(Recorded data)
========
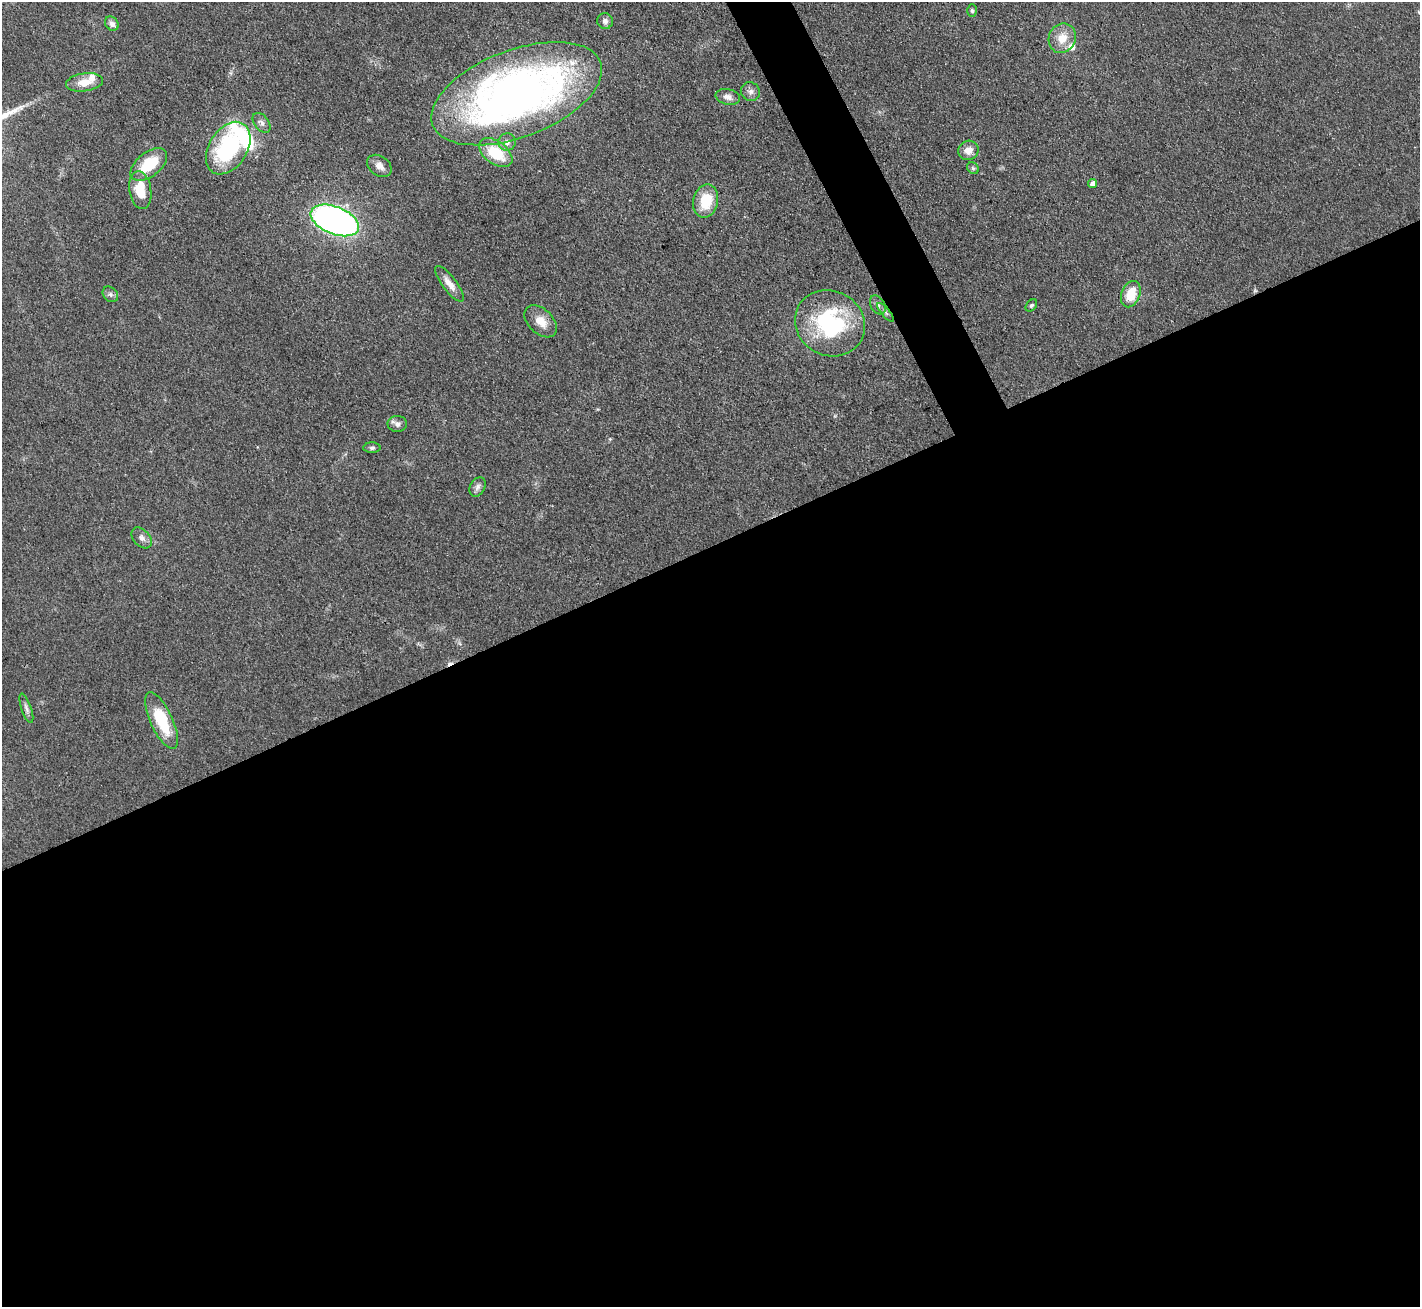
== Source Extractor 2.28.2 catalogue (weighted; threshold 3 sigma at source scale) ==
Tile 15 of 4 x 4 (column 3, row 4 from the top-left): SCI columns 2837-4254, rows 152-1456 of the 5672 x 5659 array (HDU 1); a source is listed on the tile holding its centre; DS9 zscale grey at full resolution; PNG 1422 x 1309 px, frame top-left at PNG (2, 2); each listed source drawn as its Kron ellipse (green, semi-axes under 4 px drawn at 4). Shown black and unused: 60% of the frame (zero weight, under 3 of 4 exposures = <1% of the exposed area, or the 3 px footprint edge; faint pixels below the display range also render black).
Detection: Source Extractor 2.28.2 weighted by HDU 2 'WHT'; one run over the whole footprint, this tile lists its part. Background 0.0921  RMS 0.0064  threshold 0.0286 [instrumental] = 3 sigma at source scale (4.5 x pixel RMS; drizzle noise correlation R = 1.50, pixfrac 1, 0.05/0.05 arcsec/px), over >= 5 px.
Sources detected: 38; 1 cosmic-ray / hot-pixel residue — neither listed nor drawn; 3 inside a brighter listed object's ellipse — not listed separately; the other 34 listed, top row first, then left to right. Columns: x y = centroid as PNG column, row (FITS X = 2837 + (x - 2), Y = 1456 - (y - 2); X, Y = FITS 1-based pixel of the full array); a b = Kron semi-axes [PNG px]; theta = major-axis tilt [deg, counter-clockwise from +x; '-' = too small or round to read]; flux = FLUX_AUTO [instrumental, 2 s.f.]
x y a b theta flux
972 11 6 5 - 1.1
605 21 8 8 - 2.5
112 24 8 6 -50 3.4
1062 38 15 13 60 11
84 82 18 9 8 9.2
750 92 10 9 - 2.9
517 94 90 43 21 420
728 97 12 7 -12 3.6
261 123 11 7 -51 2.8
507 142 9 8 - 3.1
228 148 29 19 57 73
968 150 10 9 - 5.9
496 153 19 11 -37 24
149 165 21 12 38 24
379 166 13 9 -36 4.7
973 168 6 5 - 1.1
1093 183 4 4 - 4
140 190 19 11 -81 16
706 201 17 12 78 19
335 220 25 13 -22 280
449 284 22 7 -53 6.4
110 294 9 6 -45 2
1131 294 14 9 67 15
878 305 10 7 -61 2.4
1031 305 7 5 49 1.2
885 312 12 4 -50 1.9
541 321 19 12 -44 9.1
830 323 36 32 -30 74
397 424 10 8 -2 3.1
372 448 8 5 0 1.6
477 487 10 7 59 2.8
142 538 12 8 -47 3.3
26 708 15 5 -71 2.4
162 721 31 11 -65 30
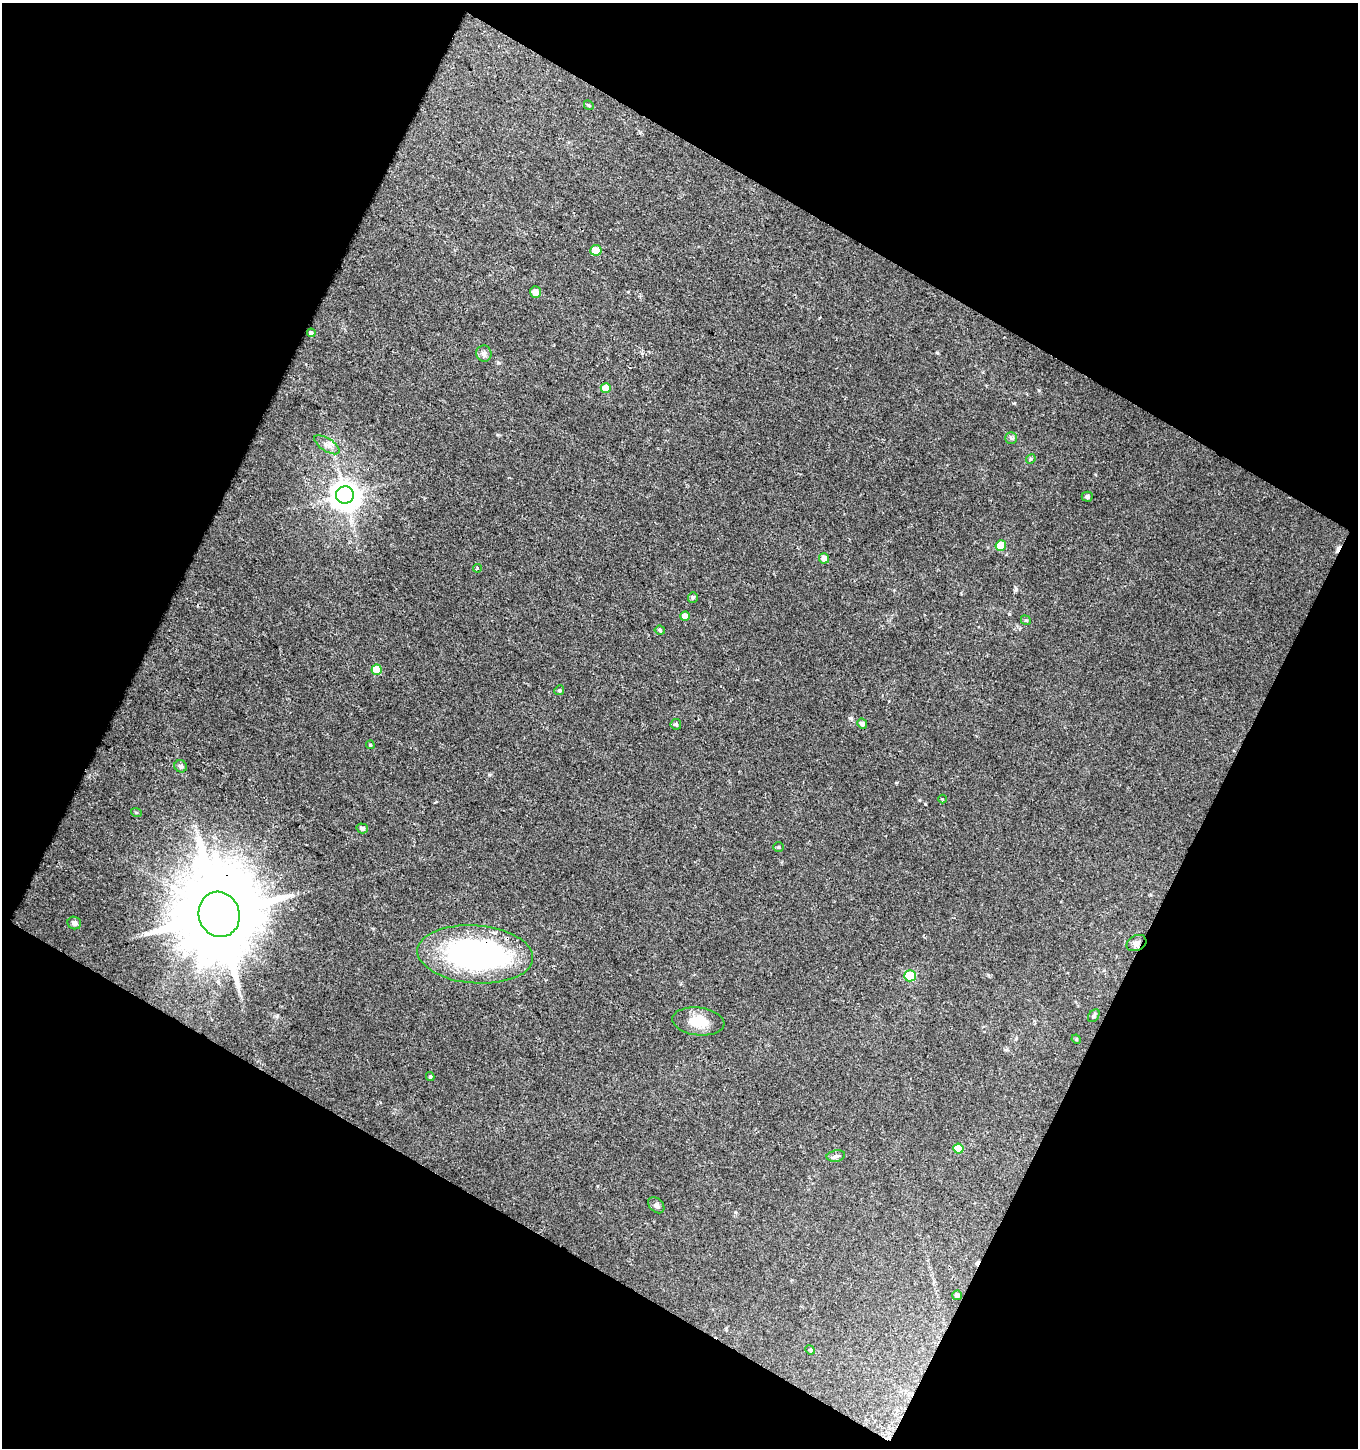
========
Task description.
Format every line of the items above as a JSON list of strings, with one string per line and blank lines omitted. Leave the pictures out of the answer.

Written answer.
[
  "== Source Extractor 2.28.2 catalogue (weighted; threshold 3 sigma at source scale) ==",
  "Tile 15 of 4 x 4 (column 3, row 4 from the top-left): SCI columns 2837-4254, rows 152-1456 of the 5672 x 5659 array (HDU 1); a source is listed on the tile holding its centre; DS9 zscale grey at full resolution; PNG 1422 x 1309 px, frame top-left at PNG (2, 2); each listed source drawn as its Kron ellipse (green, semi-axes under 4 px drawn at 4). Shown black and unused: 60% of the frame (zero weight, under 3 of 4 exposures = <1% of the exposed area, or the 3 px footprint edge; faint pixels below the display range also render black).",
  "Detection: Source Extractor 2.28.2 weighted by HDU 2 'WHT'; one run over the whole footprint, this tile lists its part. Background 0.0921  RMS 0.0064  threshold 0.0286 [instrumental] = 3 sigma at source scale (4.5 x pixel RMS; drizzle noise correlation R = 1.50, pixfrac 1, 0.05/0.05 arcsec/px), over >= 5 px.",
  "Sources detected: 38; 1 cosmic-ray / hot-pixel residue — neither listed nor drawn; 3 inside a brighter listed object's ellipse — not listed separately; the other 34 listed, top row first, then left to right. Columns: x y = centroid as PNG column, row (FITS X = 2837 + (x - 2), Y = 1456 - (y - 2); X, Y = FITS 1-based pixel of the full array); a b = Kron semi-axes [PNG px]; theta = major-axis tilt [deg, counter-clockwise from +x; '-' = too small or round to read]; flux = FLUX_AUTO [instrumental, 2 s.f.]",
  "x y a b theta flux",
  "972 11 6 5 - 1.1",
  "605 21 8 8 - 2.5",
  "112 24 8 6 -50 3.4",
  "1062 38 15 13 60 11",
  "84 82 18 9 8 9.2",
  "750 92 10 9 - 2.9",
  "517 94 90 43 21 420",
  "728 97 12 7 -12 3.6",
  "261 123 11 7 -51 2.8",
  "507 142 9 8 - 3.1",
  "228 148 29 19 57 73",
  "968 150 10 9 - 5.9",
  "496 153 19 11 -37 24",
  "149 165 21 12 38 24",
  "379 166 13 9 -36 4.7",
  "973 168 6 5 - 1.1",
  "1093 183 4 4 - 4",
  "140 190 19 11 -81 16",
  "706 201 17 12 78 19",
  "335 220 25 13 -22 280",
  "449 284 22 7 -53 6.4",
  "110 294 9 6 -45 2",
  "1131 294 14 9 67 15",
  "878 305 10 7 -61 2.4",
  "1031 305 7 5 49 1.2",
  "885 312 12 4 -50 1.9",
  "541 321 19 12 -44 9.1",
  "830 323 36 32 -30 74",
  "397 424 10 8 -2 3.1",
  "372 448 8 5 0 1.6",
  "477 487 10 7 59 2.8",
  "142 538 12 8 -47 3.3",
  "26 708 15 5 -71 2.4",
  "162 721 31 11 -65 30"
]